Cuban film director Juan Carlos Tabío, author of important films such as Switch (1983), Plaff (1988) and Waiting list (1999), died on Monday January 18 in Havana at the age of 77, according to the Union of Writers and Artists of Cuba (UNEAC) in their social networks.
The Cuban Institute of Cinematographic Art and Industry (ICAIC) also complained of Tabío’s death, describing it as “ part of the transcendent work of Cuban cinema and the nation’s history. ”
Among his most recognized works are also Strawberry and chocolate (1993) and Guantanamera (1995), both co-directed with Tomás Gutiérrez Alea.
Winner of the National Film Award in 2014, Tabío began his career at ICAIC in 1961 as a production assistant and later went on to work as an assistant director.
Between 1963 and 1980 he made more than 30 documentaries and worked on the script for several plays. In 1989 he joined the San Antonio de los Baños International School of Film and Television as a teacher, where he taught courses in screenwriting and film directing.
His last work was one of the stories that make up the film Seven days in Havana (2011), which also included filmmakers such as Julio Medem, Benicio del Toro, Lauren Cantet, Elia Suleiman, Gaspar Noé and Pablo Trapero.
Numerous Cuban filmmakers and artists have expressed their condolences on social media.
“With just a few of his short films, or with films such as Exchange O Plaff it is already in the olympus of the best Cuban comedy. You have to see it again The elephant and the bicycle. There are many keys hidden in that work. Juan Carlos Sr., the emptiness you leave behind is enormous. You locked yourself up and took the key in your coat, along with the box of cigars and the guapería, ‘said film director Carlos Lechuga.
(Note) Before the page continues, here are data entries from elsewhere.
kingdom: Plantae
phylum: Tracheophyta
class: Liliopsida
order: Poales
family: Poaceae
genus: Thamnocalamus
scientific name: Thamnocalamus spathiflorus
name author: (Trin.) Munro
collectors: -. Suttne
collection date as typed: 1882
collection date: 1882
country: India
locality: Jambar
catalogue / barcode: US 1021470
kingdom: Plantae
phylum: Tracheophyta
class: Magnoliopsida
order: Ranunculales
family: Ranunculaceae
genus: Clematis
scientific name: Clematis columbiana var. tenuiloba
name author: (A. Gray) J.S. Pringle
“(…) Of his race are Saúl Yelín’s chair, José María Vitier’s piano, and Luis García Mesa’s sorrow in a corner of Ocean Drive. Everything else, however deep, came later. “Light for the road: He was the lamp, one of them, perhaps the last. There is not a single antique dealer in the Cuban cinema who can fix it,” wrote Juan Pin Vilar.
“A very talented director. His brilliant comedies (with excellent scripts) play with folklore, but they aren’t exactly folkloric; there’s more chicha and that’s what makes them special. I always thought he was ‘the king of the mob comedy’. Manuel Marzel said on his social networks.
The official portal Cubacine He reported that his body will be cremated and will later report on “the goodbye to this man who thought in pictures and left us an important career in the Cuban film industry as a legacy”.